Câmara de Lisboa recusa responsabilidade pelo cancelamento da Queima das Fitas
A Câmara Municipal de Lisboa (CML) recusou hoje qualquer responsabilidade pelo cancelamento da festa da Queima das Fitas, que estava prevista ocorrer no Estádio Universitário, e adiantou que a organização do evento aceitou a licença até à 01:00.
Em causa está a festa da Queima das Fitas de Lisboa, organizada pela primeira vez pela Federação Académica de Lisboa (FAL) e pela Federação Académica do Instituto Politécnico de Lisboa (FAIPL), para os dias 15 e 16 de maio, no Estádio Universitário de Lisboa, e que foi cancelada devido a “um conjunto de limitações”, entre as quais a impossibilidade de se realizar até às 04:00, segundo a organização.
Em comunicado, o município presidido pelo social-democrata Carlos Moedas disse que recebeu “com surpresa” a informação de que o evento tinha sido cancelado e explicou o processo de licença para que a festa da Queima das Fitas ocorresse no Estádio Universitário de Lisboa, reforçando que o mesmo foi aceite pela organização.
“Tratando-se de uma zona com recetores sensíveis (entre os quais o Hospital de Santa Maria e edifícios de habitação), a autarquia emitiu uma Licença Especial de Ruído (LER) com música autorizada até à 01:00 hora da manhã, condições que foram aceites pela entidade organizadora numa reunião presencial no passado dia 27 de abril”, expôs.
De acordo com o município, desde os primeiros contactos no âmbito do pedido de licença, que ocorreram ainda no decurso do mês de março, “sempre foi clara a existência dos referidos condicionalismos”, e foi transmitido à organização que, “no caso de pretender um horário mais alargado, deveria procurar uma localização alternativa”.
Por isso, “a CML recusa que lhe seja imputada qualquer responsabilidade pela não realização do evento Queima das Fitas”.
No sábado, a menos de uma semana da realização do evento, a organização anunciou o cancelamento da iniciativa, num vídeo publicado nas redes sociais, justificando a decisão com “dificuldades e entraves”, e assegurando que “todos os que compraram bilhete irão ser reembolsados”.

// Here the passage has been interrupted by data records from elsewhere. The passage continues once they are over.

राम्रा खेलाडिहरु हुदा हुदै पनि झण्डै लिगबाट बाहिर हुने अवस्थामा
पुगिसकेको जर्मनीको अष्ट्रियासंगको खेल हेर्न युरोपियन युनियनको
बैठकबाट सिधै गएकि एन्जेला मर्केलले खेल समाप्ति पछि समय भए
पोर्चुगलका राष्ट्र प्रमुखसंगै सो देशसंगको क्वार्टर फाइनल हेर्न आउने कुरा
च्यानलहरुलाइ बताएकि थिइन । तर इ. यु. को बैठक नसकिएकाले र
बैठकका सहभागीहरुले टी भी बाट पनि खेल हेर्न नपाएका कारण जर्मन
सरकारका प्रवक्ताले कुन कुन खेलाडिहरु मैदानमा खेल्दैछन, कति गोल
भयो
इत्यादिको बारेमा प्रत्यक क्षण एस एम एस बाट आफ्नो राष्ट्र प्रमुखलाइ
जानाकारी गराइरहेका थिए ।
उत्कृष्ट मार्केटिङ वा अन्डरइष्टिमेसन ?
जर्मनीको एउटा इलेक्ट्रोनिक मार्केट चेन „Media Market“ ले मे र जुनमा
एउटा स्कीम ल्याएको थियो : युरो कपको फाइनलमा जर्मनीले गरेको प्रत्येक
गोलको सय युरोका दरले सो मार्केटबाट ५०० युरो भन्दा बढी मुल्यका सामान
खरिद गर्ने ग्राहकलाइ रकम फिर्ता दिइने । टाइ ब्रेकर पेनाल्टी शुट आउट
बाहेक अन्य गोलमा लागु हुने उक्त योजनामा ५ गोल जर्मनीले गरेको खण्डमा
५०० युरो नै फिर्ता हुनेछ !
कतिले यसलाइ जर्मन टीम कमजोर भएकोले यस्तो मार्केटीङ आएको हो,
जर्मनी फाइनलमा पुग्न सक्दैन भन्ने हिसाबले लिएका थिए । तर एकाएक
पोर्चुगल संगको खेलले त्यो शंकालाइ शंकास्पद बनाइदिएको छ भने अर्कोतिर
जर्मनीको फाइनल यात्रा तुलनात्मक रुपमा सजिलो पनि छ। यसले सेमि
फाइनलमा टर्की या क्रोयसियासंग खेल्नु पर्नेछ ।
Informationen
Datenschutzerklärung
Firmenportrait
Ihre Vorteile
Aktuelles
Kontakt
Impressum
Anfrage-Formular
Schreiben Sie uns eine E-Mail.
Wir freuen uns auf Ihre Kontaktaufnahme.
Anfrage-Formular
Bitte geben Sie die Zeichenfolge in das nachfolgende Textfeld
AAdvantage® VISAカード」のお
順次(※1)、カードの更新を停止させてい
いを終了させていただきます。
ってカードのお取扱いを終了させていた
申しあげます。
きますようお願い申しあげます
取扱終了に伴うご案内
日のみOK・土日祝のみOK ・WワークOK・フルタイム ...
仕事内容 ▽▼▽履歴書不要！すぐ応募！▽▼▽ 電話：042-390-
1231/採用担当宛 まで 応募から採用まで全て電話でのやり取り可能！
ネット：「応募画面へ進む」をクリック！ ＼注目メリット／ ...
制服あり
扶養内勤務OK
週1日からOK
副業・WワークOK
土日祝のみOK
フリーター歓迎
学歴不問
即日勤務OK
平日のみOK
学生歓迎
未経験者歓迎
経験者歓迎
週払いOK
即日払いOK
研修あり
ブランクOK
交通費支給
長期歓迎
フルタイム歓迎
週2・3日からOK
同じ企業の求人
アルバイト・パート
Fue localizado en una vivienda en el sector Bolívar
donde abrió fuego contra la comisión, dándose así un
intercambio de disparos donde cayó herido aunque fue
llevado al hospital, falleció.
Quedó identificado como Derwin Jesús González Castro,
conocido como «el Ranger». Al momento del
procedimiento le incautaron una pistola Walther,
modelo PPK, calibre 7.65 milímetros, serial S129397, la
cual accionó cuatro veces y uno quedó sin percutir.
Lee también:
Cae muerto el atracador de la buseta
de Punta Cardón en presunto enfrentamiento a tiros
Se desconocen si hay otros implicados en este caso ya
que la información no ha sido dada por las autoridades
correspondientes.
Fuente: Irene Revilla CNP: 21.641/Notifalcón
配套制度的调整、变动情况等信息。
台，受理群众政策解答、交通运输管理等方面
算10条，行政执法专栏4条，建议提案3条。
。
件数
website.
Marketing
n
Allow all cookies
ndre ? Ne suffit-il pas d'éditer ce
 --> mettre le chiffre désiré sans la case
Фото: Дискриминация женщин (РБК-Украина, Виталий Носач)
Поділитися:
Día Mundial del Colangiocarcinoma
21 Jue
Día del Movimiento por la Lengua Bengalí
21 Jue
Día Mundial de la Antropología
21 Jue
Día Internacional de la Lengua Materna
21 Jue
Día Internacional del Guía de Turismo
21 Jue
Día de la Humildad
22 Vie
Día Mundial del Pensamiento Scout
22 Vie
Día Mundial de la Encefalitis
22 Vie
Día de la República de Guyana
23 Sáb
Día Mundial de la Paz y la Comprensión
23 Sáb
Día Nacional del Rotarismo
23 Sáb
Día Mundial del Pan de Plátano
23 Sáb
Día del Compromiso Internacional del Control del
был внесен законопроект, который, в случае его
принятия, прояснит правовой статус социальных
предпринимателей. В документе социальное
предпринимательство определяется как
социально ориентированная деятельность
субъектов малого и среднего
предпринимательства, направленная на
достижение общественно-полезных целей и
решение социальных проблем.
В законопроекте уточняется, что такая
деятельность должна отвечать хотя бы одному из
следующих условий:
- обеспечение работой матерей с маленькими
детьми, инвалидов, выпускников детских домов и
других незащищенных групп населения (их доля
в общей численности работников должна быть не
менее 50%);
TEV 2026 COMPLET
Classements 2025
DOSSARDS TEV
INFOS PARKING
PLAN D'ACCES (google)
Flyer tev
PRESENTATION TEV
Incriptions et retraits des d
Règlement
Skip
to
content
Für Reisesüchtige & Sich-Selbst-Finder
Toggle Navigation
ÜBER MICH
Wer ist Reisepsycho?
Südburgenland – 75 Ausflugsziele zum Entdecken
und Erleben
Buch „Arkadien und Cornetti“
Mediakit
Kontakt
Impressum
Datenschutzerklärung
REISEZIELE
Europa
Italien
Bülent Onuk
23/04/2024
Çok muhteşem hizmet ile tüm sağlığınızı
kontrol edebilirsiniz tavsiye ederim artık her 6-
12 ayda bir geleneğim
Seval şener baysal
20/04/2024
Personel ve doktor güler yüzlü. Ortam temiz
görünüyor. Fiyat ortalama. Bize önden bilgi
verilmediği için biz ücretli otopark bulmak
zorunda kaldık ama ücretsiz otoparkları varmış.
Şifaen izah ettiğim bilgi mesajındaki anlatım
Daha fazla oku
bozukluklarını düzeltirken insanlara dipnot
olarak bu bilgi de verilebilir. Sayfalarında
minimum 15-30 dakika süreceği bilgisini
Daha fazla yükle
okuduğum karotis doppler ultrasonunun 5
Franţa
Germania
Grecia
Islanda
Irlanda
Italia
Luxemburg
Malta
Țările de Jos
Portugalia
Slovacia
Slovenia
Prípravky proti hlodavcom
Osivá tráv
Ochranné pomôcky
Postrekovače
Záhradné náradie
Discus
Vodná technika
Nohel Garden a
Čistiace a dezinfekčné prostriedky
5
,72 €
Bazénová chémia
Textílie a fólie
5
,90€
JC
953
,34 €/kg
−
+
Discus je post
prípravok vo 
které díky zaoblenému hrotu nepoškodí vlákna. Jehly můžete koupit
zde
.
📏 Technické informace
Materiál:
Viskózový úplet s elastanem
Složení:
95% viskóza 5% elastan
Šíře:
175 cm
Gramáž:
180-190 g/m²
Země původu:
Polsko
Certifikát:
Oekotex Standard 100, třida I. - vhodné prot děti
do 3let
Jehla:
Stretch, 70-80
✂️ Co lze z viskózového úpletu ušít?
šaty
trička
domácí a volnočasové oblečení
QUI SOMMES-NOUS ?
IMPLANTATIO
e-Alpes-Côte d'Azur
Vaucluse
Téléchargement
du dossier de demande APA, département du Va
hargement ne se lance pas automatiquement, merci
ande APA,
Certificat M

Em declarações à agência Lusa, o presidente da FAL, Pedro Neto Monteiro, disse que houve “um conjunto de limitações do ponto de vista logístico, operacional e até em termos de perceção” que comprometeram a realização da festa da Queima das Fitas de Lisboa.
Entre essas limitações está o pedido de licença à CML para que o evento ocorresse até às 04:00, mas apenas foi permitido até à 01:00, o que dificultou a organização da festa, inclusive a distribuição dos artistas, expôs Pedro Neto Monteiro.
“Para nós, é importante que a perceção dos estudantes relativamente ao evento seja a melhor possível e acreditamos que com o evento até à 01:00 não seria possível oferecer essa experiência de qualidade, até porque se compararmos, por exemplo, com a Queima das Fitas do Porto ou com a Queima das Fitas de Coimbra, que duram até às 06:00, seria claramente uma experiência diferente e nós queríamos de facto que fosse algo com mais substância”, declarou.
Sobre os fundamentos da CML para não permitir o prolongamento do horário, o presidente da FAL disse que têm a ver com a existência de prédios habitacionais “imediatamente atrás do Estado Universitário”, devido ao ruído, e considerou que tal é compreensível”, mas ressalvou que se trata de um evento pontual, para acontecer “duas noites num ano inteiro”.
Outra das razões que levaram à decisão de cancelar a festa da Queima das Fitas, segundo o presidente da FAL, tem a ver com “uma perceção negativa sobre eventos recreativos de natureza semelhante”, após o que aconteceu na última edição da Semana Académica de Lisboa, realizada há dois anos, sob organização de uma entidade distinta, em que “foi um verdadeiro desastre”.
Pedro Neto Monteiro ressalvou, no entanto, que a dimensão da tradição da Queima das Fitas de Lisboa, com a imposição de insígnias, a serenata e a bênção das fitas, “não foi, de forma nenhuma, cancelada”.